* [ÉNONCÉ DU PROBLÈME] D'après l'extrait sur les Jeux olympiques, quelle ville de 43 000 habitants a accueilli les épreuves de tir ?

* [EXTRAIT]
++++++++++++++++++++

Un avis que partage Stéphane Diagana, champion du monde du 400 m haies en 1997 et consultant pour France Télévisions en athlétisme. « Ces JO, c’est un ovni qui est arrivé sur la France. Du jamais-vu. Je pense que c’est plus fort que 98 », assure-t-il. « Les supporters ont aussi découvert une autre relation à l’adversaire et aux sports, avec un côté très bon enfant. » De fait, aucun acte de hooliganisme n’a été recensé pendant la quinzaine, contrairement à ce qui s’était produit au Mondial 98 ou à l’Euro 2016, dans l’Hexagone.

« Quelque chose s’est passé »

Prenez Limoges et son image de ville assoupie. « Il n’y avait pas de liesse dans la rue, c’était plutôt chacun chez soi, illustre Sylvie Rozette, adjointe au maire de la ville. Mais cette ferveur était là. Elle s’exprime différemment, autour d’un pays plus que d’une équipe, contrairement au Mondial de foot. » Autre son de cloche à Châteauroux, 43 000 âmes, qui a accueilli les épreuves de tir. « D’habitude, on a l’impression d’être en dehors des radars, constate Gil Avérous, l’édile castelroussin. Ces Jeux ont prouvé que des choses pouvaient se passer dans des villes moyennes. L’ambiance au tir n’avait rien à envier aux salles parisiennes ! » Une syllabe plus loin, Châteaudun a elle aussi eu l’impression de participer à l’aventure. « Depuis le passage de la flamme, on a baigné dans cette folie », s’émeut le maire Fabien Verdier. Les trois mois de barnum à sillonner la France ont payé. « Quelque chose s’est passé. »

++++++++++++++++++++

* [MATÉRIEL FOURNI]

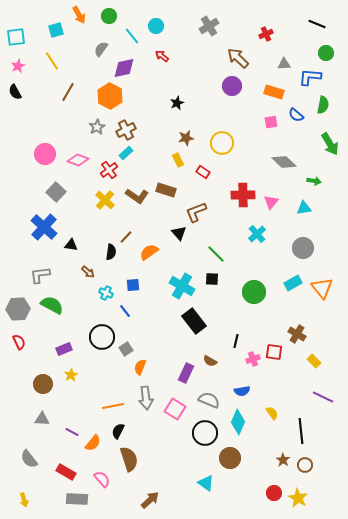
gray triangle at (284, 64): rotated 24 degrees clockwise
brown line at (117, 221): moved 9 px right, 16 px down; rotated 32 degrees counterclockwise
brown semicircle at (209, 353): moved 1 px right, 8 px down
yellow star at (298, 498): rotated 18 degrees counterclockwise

++++++++++++++++++++

* [TÂCHE ACCOMPLIE] Châteauroux